I love that we are able to save up so many memories to reflect on during our quieter times at this time of year. Whether it is watching a familiar film or TV programme, looking through old photos or meeting with loved ones, we store up our memories like the animals hoard food for over the cold months. These remembrances get us through the darker days like the squirrel’s nuts get it through the cold, hungry days of winter. 

TEDx Peterborough

Autumn achievements

There have of course been other new memories, this autumn, such as me doing my first TEDx Talk. I will definitely never forget that. The worry that I wouldn’t get my voice back in time will stay with me for a long time. I am so relieved that I managed to get through it, and I learned so many lessons along the way too. I learned to release so much that week, just like the trees are releasing their leaves at this time of year.

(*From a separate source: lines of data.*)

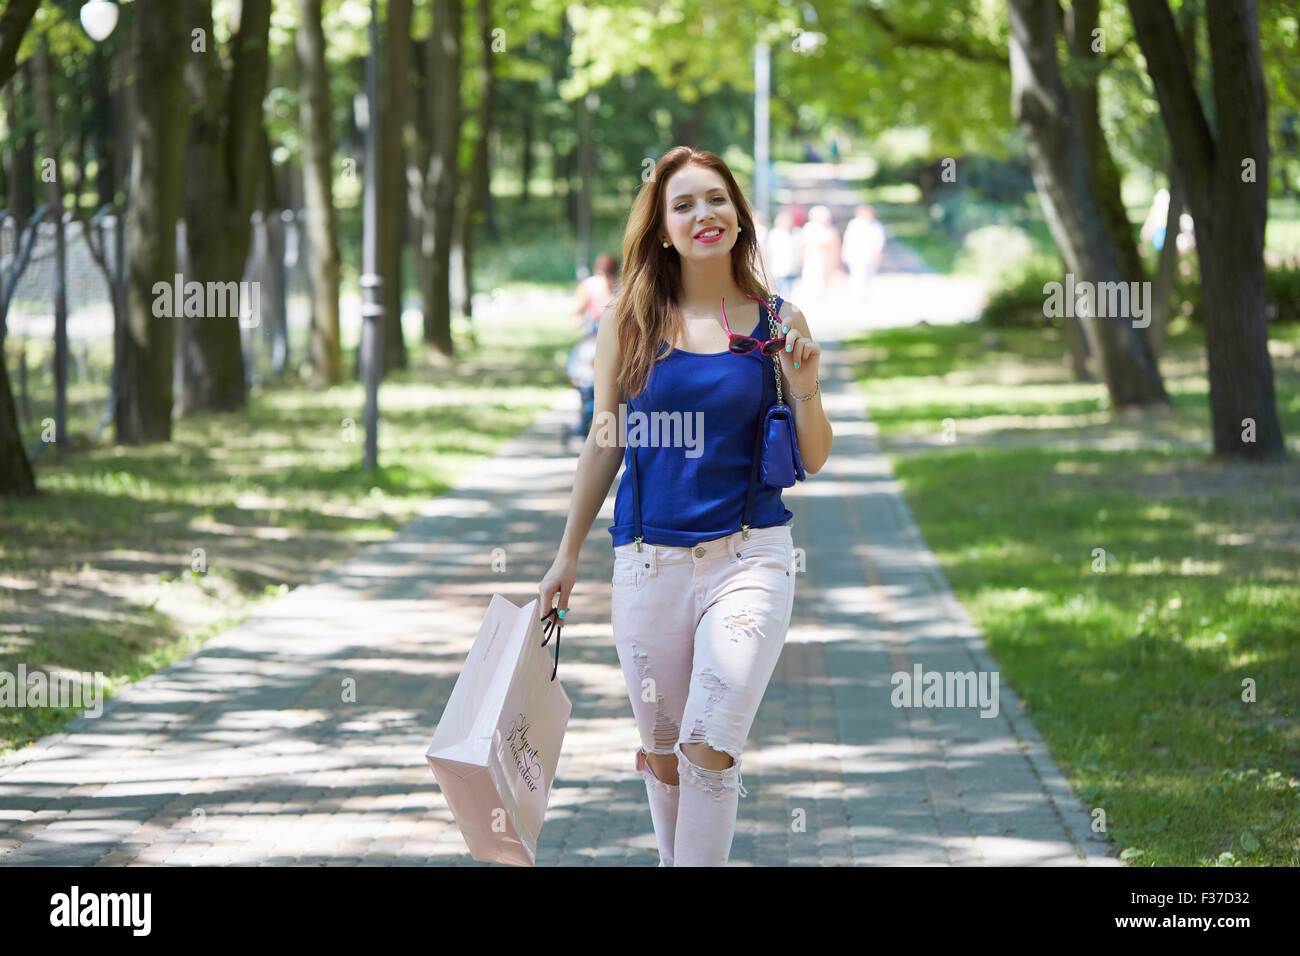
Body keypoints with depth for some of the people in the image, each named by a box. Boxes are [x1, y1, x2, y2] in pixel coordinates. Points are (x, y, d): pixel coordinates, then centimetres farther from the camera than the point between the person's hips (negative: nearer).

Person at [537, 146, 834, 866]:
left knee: (710, 746, -13)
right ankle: (674, 860, 29)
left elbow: (813, 459, 6)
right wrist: (567, 556, 14)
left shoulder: (775, 324, 2)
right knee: (662, 748, 10)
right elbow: (605, 443, 12)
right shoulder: (627, 322, 4)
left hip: (749, 556, -2)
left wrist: (805, 390, -13)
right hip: (649, 560, 2)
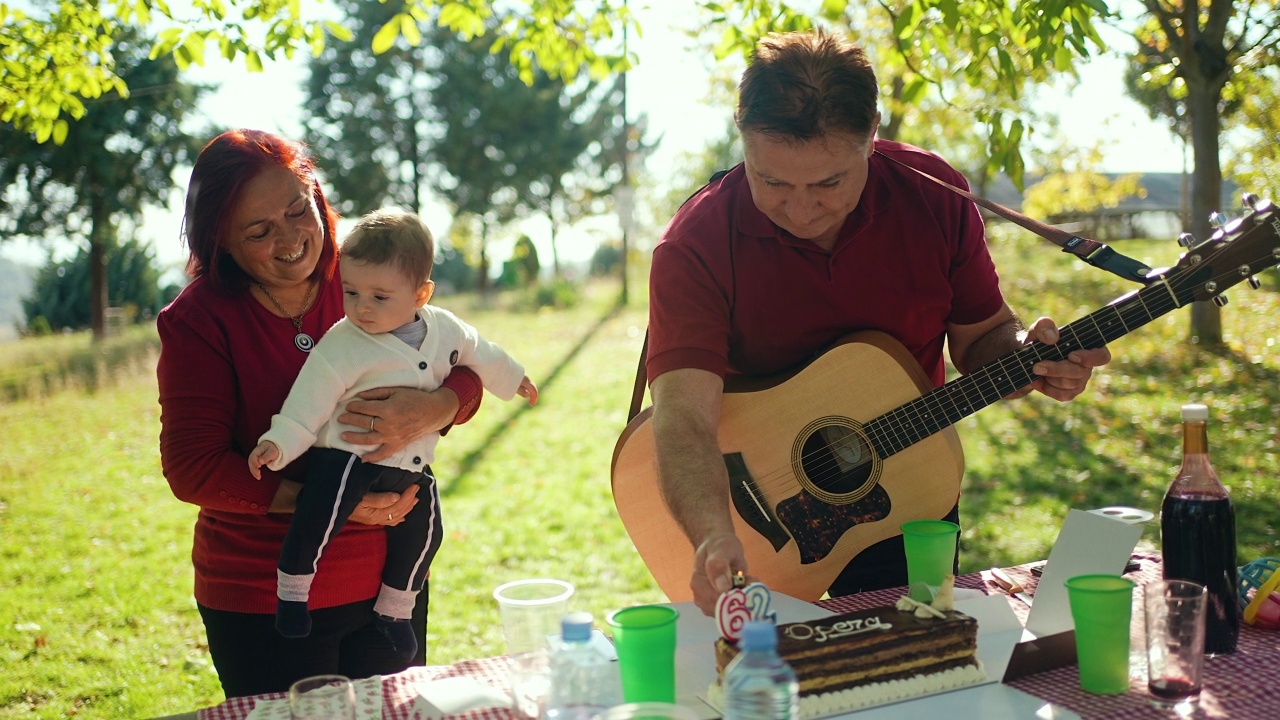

All in all, autumn can be a bit of a rollercoaster, not just for me, but for many people. It is a time of reflection, of introspection. A time for self care and nourishing our physical and emotional needs. I know I am grateful for the darker evenings and a feeling that it is more acceptable to huddle inside with our loved ones and not be quite so sociable. I find this time of year nourishing.

Some days are incredibly productive and I haul up in my office and immerse myself in my writing, or clean out a cupboard. Other days, I just want to sit with a book or watch a film and cocoon myself. That’s ok too. Just as the Autumn Equinox has equal length day and night, life is about balance.

With a little self care and a focus on the turning of the year, appreciating that this is how we are meant to behave, we get through to the lighter days when I have to put my boots and chunky jumpers back into storage, and enjoy the return of the leaves on the trees and the green is so bright it fills our hearts with joy. 

One thing I know for sure, is that as much as I love autumn, I am so grateful that I live in a part of the world where we have seasons and I can embrace each and the lessons it has to teach me.